* [Goals]
1. Set down, word for word, the part of the passage on the LAN sentiment model that opens with the words containing "Since the sentiment" and closes with "the LSTM network.".
2. For the passage on the LAN sentiment model, decide whether each statement agrees with it, answering yes or no and quoting the words that settle it: (a) On the MR dataset, LAN's performance falls markedly once the dimension of sentiment resource words goes past 200. (b) The dimension of the word vector is larger than the number of LSTM units. (c) The document-length experiment compares H-LAN with HAN on the IMDB and Yelp2013 datasets.
3. Write what comes next in the passage on the LAN sentiment model, picking up after its final sentence.

-- Start of Selected extract --

4.4.2. Effects of the Dimension of Sentiment Resource Words

Since the sentiment resource words are a vital component of our LAN model, we undertake a further investigation on the performance of LAN with different dimensions of sentiment resource words. In Figure 5, we show the classification accuracy of our discussed model for sentence-level sentiment classification on MR and SST datasets, respectively. Note that since the dimension of word vector is equal to the number of LSTM units, this experiment also directly reflects the fine-tuning process of the number of units in the LSTM network.

Clearly, for these two datasets, we can observe that our LAN model obtains high accuracies on sentiment resource words with moderate dimension, but performs relatively worse when the dimension of sentiment resource words is too low or too high. This is because the word vector with low dimension usually contains less meaningful information, and the high-dimensional word vector implies more redundant information which will hinder the optimization process of model parameters. More specifically, on MR dataset, our LAN model shows a significant descending trend when the dimension of sentiment resource words exceeds 200. It demonstrates that the simpler binary sentence-level sentiment classification is extremely sensitive to the redundant data in the word vector, which affects the model to capture other sentiment-related knowledge so as to learn a poor-quality text representation for sentiment analysis. However, when the dimension of sentiment resource words exceeds 200 in SST dataset, the performance of LAN first decreases and then converges until the dimension arrives at 300. The main reason for this result is that LAN has fully utilized the potential of sentiment resource words when the dimension reaches at 200, and the parameters of LAN are in the stage of local fine-tuning when performing on the word vector with dimension from 200 to 300. Therefore, it is reasonable to set the dimension of sentiment resource words to 200 with the aim of ensuring the generalization ability of the proposed LAN model.

4.4.3. Effects of the Length of Document

To investigate the impact on performance of attention-based hierarchical neural networks over documents with different number of sentences, we design the experiment according to the number of sentences and then compare the performance of H-LAN and HAN on groups of documents with various sentence numbers. Figure 6 depicts the classification accuracy of both models on IMDB and Yelp2013 datasets, respectively.

-- End of Selected extract --
-- Start of Items --

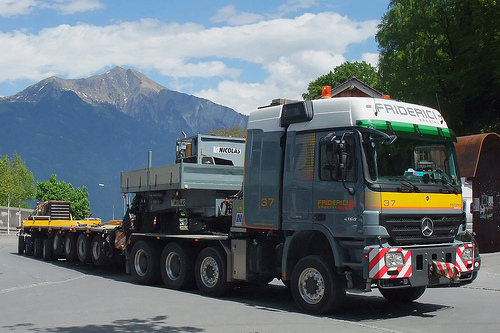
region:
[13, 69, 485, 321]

-- End of Items --
-- Start of Items --

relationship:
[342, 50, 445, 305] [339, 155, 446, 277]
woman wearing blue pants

-- End of Items --

* [The responses]
1.
Since the sentiment resource words are a vital component of our LAN model, we undertake a further investigation on the performance of LAN with different dimensions of sentiment resource words. In Figure 5, we show the classification accuracy of our discussed model for sentence-level sentiment classification on MR and SST datasets, respectively. Note that since the dimension of word vector is equal to the number of LSTM units, this experiment also directly reflects the fine-tuning process of the number of units in the LSTM network.

2.
(a) Yes: "on MR dataset, our LAN model shows a significant descending trend when the dimension of sentiment resource words exceeds 200."
(b) No: "the dimension of word vector is equal to the number of LSTM units."
(c) Yes: "compare the performance of H-LAN and HAN on groups of documents with various sentence numbers. Figure 6 depicts the classification accuracy of both models on IMDB and Yelp2013 datasets, respectively."

3.
From Figure 6a, we can observe that the accuracy of these two models presents a sharp upward trend when the number of sentences changes from (0, 5] to (15, 20]. As documents with the sentence number from (15, 20] to (25, 30], both models show a stable descending trend on IMDB dataset. The main reason for this result is that, fewer sentences usually contain less valuable information contributing to the orientation of sentiment analysis and documents with a large number of sentences contain more complex correlation between sentences so that it is difficult to learn a high-quality document representation from large-scale unstructured text. In particular, compared with HAN, our H-LAN model has a relatively small improvement when the number of sentences exceeds 20, which potentially demonstrates that H-LAN has a robust receptive field on the text sequences. As shown in Figure 6b, it is interesting to find the similar uptrend until the number of sentences arrives at (5, 10]. However, the trends in the accuracy rate of all discussed models show a significant fluctuation when performing on documents with sentence number from (5, 10] to (20, 25]. The reason is that too long documents contain too many noisy words, so that it can greatly mislead the prediction of fine-grained text sentiment classification. After that, H-LAN and HAN present a steady downward trend in terms of accuracy before the number of sentences reaches (25, 30]. Specifically, comparing with H-LAN and HAN, it can be observed that H-LAN improves the accuracy of HAN by a large margin. This strongly proves that our H-LAN model has a powerful receptive ability to alleviate the impact of gradient vanishing [51] caused by the architecture of recurrent neural network. To sum up the above observation, we can conclude that the proposed H-LAN can effectively retain the semantic structure of the raw document to improve the performance of sentiment analysis.

4.4.4. Visualization of Sentence Representation

In order to show the proposed attention mechanisms can accurately extract sentiment-related words contributing to the orientation of sentiment polarity, we visualize the attention values of the word embedding module of our LAN model in Figure 7. We select a comment sentence with double contrasting sentiment polarities from the MR dataset as a case study, which expresses negative sentiment towards a film.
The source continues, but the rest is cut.